Elle est, sinon habitée, parcourue du moins par des Tatars pasteurs, et peuplée de Valaques, dans la partie qui avoisine le fleuve. L'empire ottoman possède là une immense contrée, dont les vallées creusent à peine le sol, presque sans relief. Elle présente plutôt une succession de plateaux, qui s'étendent jusqu'aux forêts semées aux embouchures du Danube.
Sur ce sol, les routes, sans côtes abruptes ni pentes brusques, permirent à la chaise de rouler plus rapidement. Les maîtres de poste n'avaient plus le droit de maugréer en voyant atteler leurs chevaux, ou, s'ils le faisaient, c'était pour ne point en perdre l'habitude.
On alla donc vite et bien. Ce jour, 2l août, à midi, la chaise relayait à Koslidcha, et, le soir même à Bazardjik.
Là, le seigneur Kéraban se décida à passer la nuit, pour donner quelque repos à tout son monde,--ce dont Bruno lui sut gré, sans en rien dire, par prudence.
Le lendemain, dès la première aube, la chaise, attelée de chevaux frais, courait dans la direction du lac Karasou, sorte de vaste entonnoir, dont le contenu, alimenté par des sources de fond, se déverse dans le Danube, à l'époque des basses eaux. Vingt-quatre lieues environ étaient enlevées en douze heures, et, vers huit heures du soir, les voyageurs s'arrêtaient devant le railway de Kustendjé a Tchernavoda, en face de la station de Medjidié, une ville toute neuve, qui compte déjà vingt mille âmes et promet de devenir plus importante.
Là, à son grand déplaisir, le seigneur Kéraban ne put immédiatement franchir la voie pour rejoindre le khan, où il devait passer la nuit. La voie était occupée par un train, et il fallut attendre pendant un grand quart d'heure que le passage fut libre.
De là, des plaintes, des récriminations contre ces administrations de chemins de fer, qui se croient tout permis, non seulement d'écraser les voyageurs qui ont la sottise de monter dans leurs véhicules, mais de retarder ceux qui se refusent à y prendre place.
«En tout cas, dit-il à Van Mitten, ce n'est pas à moi qu'il arrivera jamais un accident de chemin de fer!
--On ne sait! répondit, peut-être imprudemment, le digne Hollandais.
--Je le sais, moi!» répliqua le seigneur Kéraban d'un ton qui coupa court à toute discussion.
Enfin, le train quitta la station de Modjidié, les barrières s'ouvrirent, la chaise passa, et les voyageurs se reposèrent dans un khan assez confortablement établi en cette ville, dont le nom fut choisi en l'honneur du sultan Abdul-Medjid.
Le lendemain, tous arrivaient, sans encombre, à travers une sorte de plaine déserte, à Babadagh, mais tellement tard, qu'il parut plus convenable de continuer le voyage pendant la nuit.
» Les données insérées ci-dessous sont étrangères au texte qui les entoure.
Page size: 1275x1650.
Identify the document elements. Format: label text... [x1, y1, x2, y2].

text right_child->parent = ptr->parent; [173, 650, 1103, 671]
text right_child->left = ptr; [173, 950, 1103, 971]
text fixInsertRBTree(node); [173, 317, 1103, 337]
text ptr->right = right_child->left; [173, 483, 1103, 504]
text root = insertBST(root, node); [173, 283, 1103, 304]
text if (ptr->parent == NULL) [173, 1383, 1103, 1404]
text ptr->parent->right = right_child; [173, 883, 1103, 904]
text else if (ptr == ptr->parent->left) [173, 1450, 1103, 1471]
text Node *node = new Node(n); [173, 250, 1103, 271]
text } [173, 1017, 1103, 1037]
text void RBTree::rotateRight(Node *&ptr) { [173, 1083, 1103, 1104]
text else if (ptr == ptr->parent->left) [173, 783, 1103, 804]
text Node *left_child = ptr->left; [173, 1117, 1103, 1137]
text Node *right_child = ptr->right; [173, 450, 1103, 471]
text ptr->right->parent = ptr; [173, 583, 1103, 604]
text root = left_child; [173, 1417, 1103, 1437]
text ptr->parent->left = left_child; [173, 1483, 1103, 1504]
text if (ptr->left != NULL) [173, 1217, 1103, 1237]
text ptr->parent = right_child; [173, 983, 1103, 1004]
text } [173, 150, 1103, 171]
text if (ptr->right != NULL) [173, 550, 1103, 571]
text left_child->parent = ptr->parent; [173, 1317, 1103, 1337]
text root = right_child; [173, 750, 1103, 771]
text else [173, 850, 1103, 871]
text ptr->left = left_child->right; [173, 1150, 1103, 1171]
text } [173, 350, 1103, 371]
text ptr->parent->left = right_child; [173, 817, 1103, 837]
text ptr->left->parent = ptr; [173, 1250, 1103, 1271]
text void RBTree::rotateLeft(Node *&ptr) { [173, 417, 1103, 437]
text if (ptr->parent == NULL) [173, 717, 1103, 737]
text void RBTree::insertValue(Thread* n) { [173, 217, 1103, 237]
Le soir, vers cinq heures, on s'arrêtait à Toultcha, l'une des plus importantes villes de la Moldavie.
En cette cité de trente à quarante mille âmes, où se confondent Tcherkesses, Nogaïs, Persans, Kurdes, Bulgares, Roumains, Grecs, Arméniens,
Turcs et Juifs, le seigneur Kéraban ne pouvait être embarrassé pour trouver un hôtel à peu près confortable. C'est ce qui fut fait. Van Mitten eut, avec la permission de son compagnon, le temps de visiter Toultcha, dont l'amphithéâtre, très pittoresque, se déploie sur le versant nord d'une petite chaîne, au fond d'un golfe formé par un élargissement du fleuve, presque en face de la double ville d'Ismaïl.
Le lendemain, 24 août, la chaise traversait le Danube, devant Toultcha, et s'aventurait à travers le delta du fleuve, formé par deux grandes branches. La première, celle que suivent les bateaux à vapeur est dite la branche de Toultcha; la seconde, plus au nord, passe à Ismaïl, puis à Kilia, et atteint au-dessous la mer Noire, après s'être ramifiée en cinq chenaux. C'est ce qu'on appelle les bouches du Danube.
Au delà de Kilia et de la frontière, se développe la Bessarabie, qui, pendant une quinzaine de lieues, se jette vers le nord-est, et emprunte un morceau du littoral de la mer Noire.
Il va sans dire que l'origine du nom du Danube, qui a donné lieu à nombre de contestations scientifiques, amena une discussion purement géographique entre le seigneur Kéraban et Van Mitten.